··· Supplied entries
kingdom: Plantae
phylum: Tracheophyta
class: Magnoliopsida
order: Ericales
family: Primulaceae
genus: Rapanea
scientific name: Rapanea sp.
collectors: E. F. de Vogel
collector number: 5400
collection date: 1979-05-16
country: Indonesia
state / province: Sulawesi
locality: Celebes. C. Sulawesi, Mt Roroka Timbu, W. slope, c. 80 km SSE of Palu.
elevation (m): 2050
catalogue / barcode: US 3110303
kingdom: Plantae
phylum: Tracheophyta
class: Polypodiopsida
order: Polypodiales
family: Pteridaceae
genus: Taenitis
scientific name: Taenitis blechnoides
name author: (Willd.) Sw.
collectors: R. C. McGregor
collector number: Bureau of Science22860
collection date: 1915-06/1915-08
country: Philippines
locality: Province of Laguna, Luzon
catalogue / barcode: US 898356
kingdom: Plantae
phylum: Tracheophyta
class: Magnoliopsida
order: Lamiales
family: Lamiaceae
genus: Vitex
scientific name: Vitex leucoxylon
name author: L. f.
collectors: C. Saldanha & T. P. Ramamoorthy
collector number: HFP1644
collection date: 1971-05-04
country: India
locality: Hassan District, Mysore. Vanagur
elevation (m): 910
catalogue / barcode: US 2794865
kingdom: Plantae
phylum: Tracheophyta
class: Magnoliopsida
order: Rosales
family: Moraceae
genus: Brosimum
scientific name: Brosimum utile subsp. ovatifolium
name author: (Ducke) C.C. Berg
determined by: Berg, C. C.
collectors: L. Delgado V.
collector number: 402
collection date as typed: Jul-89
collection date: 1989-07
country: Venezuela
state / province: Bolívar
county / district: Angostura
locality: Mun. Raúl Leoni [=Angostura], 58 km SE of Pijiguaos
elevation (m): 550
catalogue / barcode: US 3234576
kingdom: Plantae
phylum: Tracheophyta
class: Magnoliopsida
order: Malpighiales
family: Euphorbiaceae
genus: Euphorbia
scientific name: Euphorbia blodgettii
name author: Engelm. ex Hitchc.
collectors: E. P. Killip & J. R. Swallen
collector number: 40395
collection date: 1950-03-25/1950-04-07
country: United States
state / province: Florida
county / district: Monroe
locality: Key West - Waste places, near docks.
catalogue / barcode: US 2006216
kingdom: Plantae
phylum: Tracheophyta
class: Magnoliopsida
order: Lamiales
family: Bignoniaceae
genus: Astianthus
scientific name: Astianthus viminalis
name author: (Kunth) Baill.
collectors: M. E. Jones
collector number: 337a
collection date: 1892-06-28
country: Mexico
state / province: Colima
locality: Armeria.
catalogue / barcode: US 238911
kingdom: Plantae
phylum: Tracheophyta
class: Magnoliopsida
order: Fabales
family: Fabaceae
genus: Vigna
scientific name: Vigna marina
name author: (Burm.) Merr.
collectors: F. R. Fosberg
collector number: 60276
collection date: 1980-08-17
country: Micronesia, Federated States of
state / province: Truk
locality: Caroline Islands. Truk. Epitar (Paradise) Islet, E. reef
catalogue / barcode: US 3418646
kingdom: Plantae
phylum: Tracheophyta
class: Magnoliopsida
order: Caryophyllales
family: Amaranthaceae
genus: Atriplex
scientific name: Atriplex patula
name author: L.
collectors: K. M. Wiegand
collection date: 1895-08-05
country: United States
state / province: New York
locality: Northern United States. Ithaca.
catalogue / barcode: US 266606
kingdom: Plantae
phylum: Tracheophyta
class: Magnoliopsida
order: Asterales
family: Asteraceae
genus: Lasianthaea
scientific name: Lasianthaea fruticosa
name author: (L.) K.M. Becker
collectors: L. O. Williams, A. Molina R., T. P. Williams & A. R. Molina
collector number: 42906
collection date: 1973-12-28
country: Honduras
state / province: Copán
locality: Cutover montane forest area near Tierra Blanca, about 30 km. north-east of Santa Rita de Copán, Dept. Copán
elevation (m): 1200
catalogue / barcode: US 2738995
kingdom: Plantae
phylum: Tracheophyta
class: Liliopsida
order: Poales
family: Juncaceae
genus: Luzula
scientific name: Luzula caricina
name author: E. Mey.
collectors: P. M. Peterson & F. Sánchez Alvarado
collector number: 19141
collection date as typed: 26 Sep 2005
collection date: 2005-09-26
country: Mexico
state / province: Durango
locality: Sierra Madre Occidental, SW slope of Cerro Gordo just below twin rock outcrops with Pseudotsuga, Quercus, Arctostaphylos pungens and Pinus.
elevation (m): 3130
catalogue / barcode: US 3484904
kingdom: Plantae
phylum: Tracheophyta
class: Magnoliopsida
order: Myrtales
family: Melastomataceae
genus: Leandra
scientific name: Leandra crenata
······
Copy out every line of the material above word for word, changing nothing.

kingdom: Plantae
phylum: Tracheophyta
class: Magnoliopsida
order: Ericales
family: Primulaceae
genus: Rapanea
scientific name: Rapanea sp.
collectors: E. F. de Vogel
collector number: 5400
collection date: 1979-05-16
country: Indonesia
state / province: Sulawesi
locality: Celebes. C. Sulawesi, Mt Roroka Timbu, W. slope, c. 80 km SSE of Palu.
elevation (m): 2050
catalogue / barcode: US 3110303
kingdom: Plantae
phylum: Tracheophyta
class: Polypodiopsida
order: Polypodiales
family: Pteridaceae
genus: Taenitis
scientific name: Taenitis blechnoides
name author: (Willd.) Sw.
collectors: R. C. McGregor
collector number: Bureau of Science22860
collection date: 1915-06/1915-08
country: Philippines
locality: Province of Laguna, Luzon
catalogue / barcode: US 898356
kingdom: Plantae
phylum: Tracheophyta
class: Magnoliopsida
order: Lamiales
family: Lamiaceae
genus: Vitex
scientific name: Vitex leucoxylon
name author: L. f.
collectors: C. Saldanha & T. P. Ramamoorthy
collector number: HFP1644
collection date: 1971-05-04
country: India
locality: Hassan District, Mysore. Vanagur
elevation (m): 910
catalogue / barcode: US 2794865
kingdom: Plantae
phylum: Tracheophyta
class: Magnoliopsida
order: Rosales
family: Moraceae
genus: Brosimum
scientific name: Brosimum utile subsp. ovatifolium
name author: (Ducke) C.C. Berg
determined by: Berg, C. C.
collectors: L. Delgado V.
collector number: 402
collection date as typed: Jul-89
collection date: 1989-07
country: Venezuela
state / province: Bolívar
county / district: Angostura
locality: Mun. Raúl Leoni [=Angostura], 58 km SE of Pijiguaos
elevation (m): 550
catalogue / barcode: US 3234576
kingdom: Plantae
phylum: Tracheophyta
class: Magnoliopsida
order: Malpighiales
family: Euphorbiaceae
genus: Euphorbia
scientific name: Euphorbia blodgettii
name author: Engelm. ex Hitchc.
collectors: E. P. Killip & J. R. Swallen
collector number: 40395
collection date: 1950-03-25/1950-04-07
country: United States
state / province: Florida
county / district: Monroe
locality: Key West - Waste places, near docks.
catalogue / barcode: US 2006216
kingdom: Plantae
phylum: Tracheophyta
class: Magnoliopsida
order: Lamiales
family: Bignoniaceae
genus: Astianthus
scientific name: Astianthus viminalis
name author: (Kunth) Baill.
collectors: M. E. Jones
collector number: 337a
collection date: 1892-06-28
country: Mexico
state / province: Colima
locality: Armeria.
catalogue / barcode: US 238911
kingdom: Plantae
phylum: Tracheophyta
class: Magnoliopsida
order: Fabales
family: Fabaceae
genus: Vigna
scientific name: Vigna marina
name author: (Burm.) Merr.
collectors: F. R. Fosberg
collector number: 60276
collection date: 1980-08-17
country: Micronesia, Federated States of
state / province: Truk
locality: Caroline Islands. Truk. Epitar (Paradise) Islet, E. reef
catalogue / barcode: US 3418646
kingdom: Plantae
phylum: Tracheophyta
class: Magnoliopsida
order: Caryophyllales
family: Amaranthaceae
genus: Atriplex
scientific name: Atriplex patula
name author: L.
collectors: K. M. Wiegand
collection date: 1895-08-05
country: United States
state / province: New York
locality: Northern United States. Ithaca.
catalogue / barcode: US 266606
kingdom: Plantae
phylum: Tracheophyta
class: Magnoliopsida
order: Asterales
family: Asteraceae
genus: Lasianthaea
scientific name: Lasianthaea fruticosa
name author: (L.) K.M. Becker
collectors: L. O. Williams, A. Molina R., T. P. Williams & A. R. Molina
collector number: 42906
collection date: 1973-12-28
country: Honduras
state / province: Copán
locality: Cutover montane forest area near Tierra Blanca, about 30 km. north-east of Santa Rita de Copán, Dept. Copán
elevation (m): 1200
catalogue / barcode: US 2738995
kingdom: Plantae
phylum: Tracheophyta
class: Liliopsida
order: Poales
family: Juncaceae
genus: Luzula
scientific name: Luzula caricina
name author: E. Mey.
collectors: P. M. Peterson & F. Sánchez Alvarado
collector number: 19141
collection date as typed: 26 Sep 2005
collection date: 2005-09-26
country: Mexico
state / province: Durango
locality: Sierra Madre Occidental, SW slope of Cerro Gordo just below twin rock outcrops with Pseudotsuga, Quercus, Arctostaphylos pungens and Pinus.
elevation (m): 3130
catalogue / barcode: US 3484904
kingdom: Plantae
phylum: Tracheophyta
class: Magnoliopsida
order: Myrtales
family: Melastomataceae
genus: Leandra
scientific name: Leandra crenata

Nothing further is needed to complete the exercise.